- _ИСХОДНЫЙ ОТРЫВОК_
▼▼▼
В том же 1837 году в качестве волонтера отправился на Кавказ и Мартынов. Поближе к сестрам, которые жили в Пятигорске. Здесь бывшие однокашники встретились снова. Как будто что-то тянуло их друг к другу.
        Надо сказать, что Лермонтов не слишком-то торопился к месту назначения. Добирался до полка почти… 9 месяцев. В апреле 1837 года прибыл в Ставрополь, где сказался тяжело больным и был помещен в военный госпиталь. Потом его отправили «для пользования минеральными водами» в Пятигорск (этому поспособствовал уже упомянутый Павел Петров). Когда попал в расположение своей части, оказалось, что ее перевели в другое место. А когда, наконец, нашел полк, выяснилось, что пришел указ о возвращении поэта в Россию. Бабушка все-таки своего добилась.
▲▲▲
- _ЗАДАНИЕ 1_
Перепишите часть отрывка о Лермонтове между словами "Надо сказать, что" и "все-таки своего добилась." включительно, заменив "Ставрополь" на "Тифлис".
- _ЗАДАНИЕ 2_
Назовите всех людей, которые упомянуты в отрывке о Лермонтове по имени или фамилии.
- _ЗАДАНИЕ 3_
Продолжите отрывок о Лермонтове, начав сразу после его последнего предложения.

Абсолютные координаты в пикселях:
▼▼▼
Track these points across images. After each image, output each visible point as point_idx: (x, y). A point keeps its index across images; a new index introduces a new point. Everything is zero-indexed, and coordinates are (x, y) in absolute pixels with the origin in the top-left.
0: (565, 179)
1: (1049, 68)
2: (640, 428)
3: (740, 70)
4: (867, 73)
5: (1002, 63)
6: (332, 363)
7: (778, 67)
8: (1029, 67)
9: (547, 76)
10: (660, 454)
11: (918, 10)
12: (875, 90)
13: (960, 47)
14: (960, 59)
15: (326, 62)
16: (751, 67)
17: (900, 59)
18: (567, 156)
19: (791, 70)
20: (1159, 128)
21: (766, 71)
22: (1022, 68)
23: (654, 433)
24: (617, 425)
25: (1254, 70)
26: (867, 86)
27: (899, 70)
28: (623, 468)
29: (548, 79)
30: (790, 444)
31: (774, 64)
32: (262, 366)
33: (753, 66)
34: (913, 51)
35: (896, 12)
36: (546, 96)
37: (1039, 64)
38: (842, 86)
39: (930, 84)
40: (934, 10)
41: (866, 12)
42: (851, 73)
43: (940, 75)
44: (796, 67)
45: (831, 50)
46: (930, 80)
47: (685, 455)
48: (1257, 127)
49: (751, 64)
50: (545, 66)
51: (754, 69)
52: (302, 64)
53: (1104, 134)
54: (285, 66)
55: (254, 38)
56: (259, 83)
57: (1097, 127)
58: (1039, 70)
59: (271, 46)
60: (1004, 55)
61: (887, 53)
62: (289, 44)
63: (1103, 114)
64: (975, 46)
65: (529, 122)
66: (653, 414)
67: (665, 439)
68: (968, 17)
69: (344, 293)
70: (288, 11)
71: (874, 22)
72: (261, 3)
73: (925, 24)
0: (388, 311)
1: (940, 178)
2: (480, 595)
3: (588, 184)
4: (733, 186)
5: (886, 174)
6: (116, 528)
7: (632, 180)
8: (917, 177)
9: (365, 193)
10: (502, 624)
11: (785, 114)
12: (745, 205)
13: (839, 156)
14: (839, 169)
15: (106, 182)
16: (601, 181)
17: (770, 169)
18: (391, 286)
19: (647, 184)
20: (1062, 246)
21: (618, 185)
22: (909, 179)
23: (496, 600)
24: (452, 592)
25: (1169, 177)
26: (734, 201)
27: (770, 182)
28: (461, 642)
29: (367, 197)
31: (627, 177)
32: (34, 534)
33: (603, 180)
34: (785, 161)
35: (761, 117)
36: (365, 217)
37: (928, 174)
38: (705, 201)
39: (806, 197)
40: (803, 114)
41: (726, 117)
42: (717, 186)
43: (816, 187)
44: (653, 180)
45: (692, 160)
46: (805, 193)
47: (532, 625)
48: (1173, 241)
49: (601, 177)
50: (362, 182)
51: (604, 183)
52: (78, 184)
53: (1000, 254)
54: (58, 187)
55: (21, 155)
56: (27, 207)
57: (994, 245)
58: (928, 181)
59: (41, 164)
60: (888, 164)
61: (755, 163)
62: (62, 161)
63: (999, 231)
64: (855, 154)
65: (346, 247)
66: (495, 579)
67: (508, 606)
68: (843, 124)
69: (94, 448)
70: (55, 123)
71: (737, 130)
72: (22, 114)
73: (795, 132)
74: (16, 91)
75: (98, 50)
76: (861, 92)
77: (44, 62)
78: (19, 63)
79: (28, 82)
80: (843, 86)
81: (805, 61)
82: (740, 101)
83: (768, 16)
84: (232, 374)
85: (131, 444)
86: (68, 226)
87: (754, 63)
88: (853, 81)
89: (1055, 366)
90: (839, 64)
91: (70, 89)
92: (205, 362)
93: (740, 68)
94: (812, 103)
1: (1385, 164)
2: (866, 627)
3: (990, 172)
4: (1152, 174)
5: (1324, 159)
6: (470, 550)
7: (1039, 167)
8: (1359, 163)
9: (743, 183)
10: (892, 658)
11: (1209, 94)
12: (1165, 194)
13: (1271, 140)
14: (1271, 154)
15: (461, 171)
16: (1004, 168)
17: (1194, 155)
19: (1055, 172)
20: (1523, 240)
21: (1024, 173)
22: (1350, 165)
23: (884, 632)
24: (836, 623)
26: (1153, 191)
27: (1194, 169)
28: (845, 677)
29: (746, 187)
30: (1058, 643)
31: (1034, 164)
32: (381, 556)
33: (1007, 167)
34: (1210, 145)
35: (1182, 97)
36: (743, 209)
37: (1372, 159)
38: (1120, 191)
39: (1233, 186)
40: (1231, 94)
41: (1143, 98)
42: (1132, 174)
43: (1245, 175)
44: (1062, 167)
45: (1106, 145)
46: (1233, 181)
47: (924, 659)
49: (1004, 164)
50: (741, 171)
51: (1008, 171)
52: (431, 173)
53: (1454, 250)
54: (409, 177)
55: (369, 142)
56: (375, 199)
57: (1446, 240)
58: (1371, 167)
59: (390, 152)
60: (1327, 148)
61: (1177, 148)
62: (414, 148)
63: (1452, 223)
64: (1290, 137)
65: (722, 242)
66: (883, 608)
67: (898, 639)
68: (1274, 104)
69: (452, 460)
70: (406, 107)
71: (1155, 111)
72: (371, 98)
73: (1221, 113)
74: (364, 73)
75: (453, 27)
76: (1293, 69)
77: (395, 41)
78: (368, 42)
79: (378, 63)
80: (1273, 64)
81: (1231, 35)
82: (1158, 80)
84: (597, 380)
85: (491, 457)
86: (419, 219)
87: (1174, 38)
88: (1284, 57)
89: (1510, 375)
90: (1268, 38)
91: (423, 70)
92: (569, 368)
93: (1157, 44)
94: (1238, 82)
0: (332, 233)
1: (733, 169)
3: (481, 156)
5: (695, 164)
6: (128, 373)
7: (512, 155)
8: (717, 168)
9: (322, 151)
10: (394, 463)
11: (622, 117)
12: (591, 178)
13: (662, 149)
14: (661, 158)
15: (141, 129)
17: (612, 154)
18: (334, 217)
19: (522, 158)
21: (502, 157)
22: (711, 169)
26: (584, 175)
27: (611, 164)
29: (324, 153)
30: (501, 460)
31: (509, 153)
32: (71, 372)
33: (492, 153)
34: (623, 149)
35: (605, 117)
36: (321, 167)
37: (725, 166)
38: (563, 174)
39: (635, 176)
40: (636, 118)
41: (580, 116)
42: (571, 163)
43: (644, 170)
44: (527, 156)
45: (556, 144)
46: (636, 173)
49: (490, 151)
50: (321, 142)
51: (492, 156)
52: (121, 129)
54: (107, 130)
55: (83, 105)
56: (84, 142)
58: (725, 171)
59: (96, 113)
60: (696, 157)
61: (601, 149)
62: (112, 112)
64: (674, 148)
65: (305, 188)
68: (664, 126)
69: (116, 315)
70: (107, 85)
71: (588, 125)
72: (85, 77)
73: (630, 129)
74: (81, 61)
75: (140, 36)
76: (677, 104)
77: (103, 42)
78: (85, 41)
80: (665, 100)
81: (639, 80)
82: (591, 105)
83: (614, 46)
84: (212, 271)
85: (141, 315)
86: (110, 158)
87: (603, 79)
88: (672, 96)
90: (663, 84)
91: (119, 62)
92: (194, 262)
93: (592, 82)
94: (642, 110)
▲▲▲
- _ОТВЕТ 1_
Надо сказать, что Лермонтов не слишком-то торопился к месту назначения. Добирался до полка почти… 9 месяцев. В апреле 1837 года прибыл в Тифлис, где сказался тяжело больным и был помещен в военный госпиталь. Потом его отправили «для пользования минеральными водами» в Пятигорск (этому поспособствовал уже упомянутый Павел Петров). Когда попал в расположение своей части, оказалось, что ее перевели в другое место. А когда, наконец, нашел полк, выяснилось, что пришел указ о возвращении поэта в Россию. Бабушка все-таки своего добилась.

- _ОТВЕТ 2_
Мартынов, Лермонтов, Павел Петров

- _ОТВЕТ 3_
        Все это время Лермонтов расслаблялся. Ухаживал за женщинами, много писал, встречался с грузинским поэтом Александром Чавчавадзе, пил кавказское вино, но пару раз все-таки попал под обстрел. И, как явствовало из семейной переписки Мартыновых, опубликованной в 1891 году в журнале «Русский архив», Лермонтов заявил, что его ограбили по дороге. Пропали письмо, дневник и 300 рублей ассигнациями, вложенные в конверт, которые Наталья Мартынова, сестра Николая Соломоновича, наказала передать брату. Лермонтов вернул Мартынову только деньги, хотя знать о них, если не вскрывать пакет, он не мог. А это прояснилось только в 1841 году. Мартынов якобы вызвал поэта на дуэль, чтобы защитить честь семьи, поскольку Лермонтов читал чужие письма и использовал дневник сестры в романе «Герой нашего времени». В образе же княжны Мери современники узнавали Наталью Мартынову, ставшую графиней Лаутордонне. И, наконец, чашу терпения переполнил дружеский шарж на Мартынова, где он был изображен в мундире с газырями и с огромным кинжалом, сидящим на ночном горшке. Это выглядело очень смешно, и Мартышка буквально взбесился.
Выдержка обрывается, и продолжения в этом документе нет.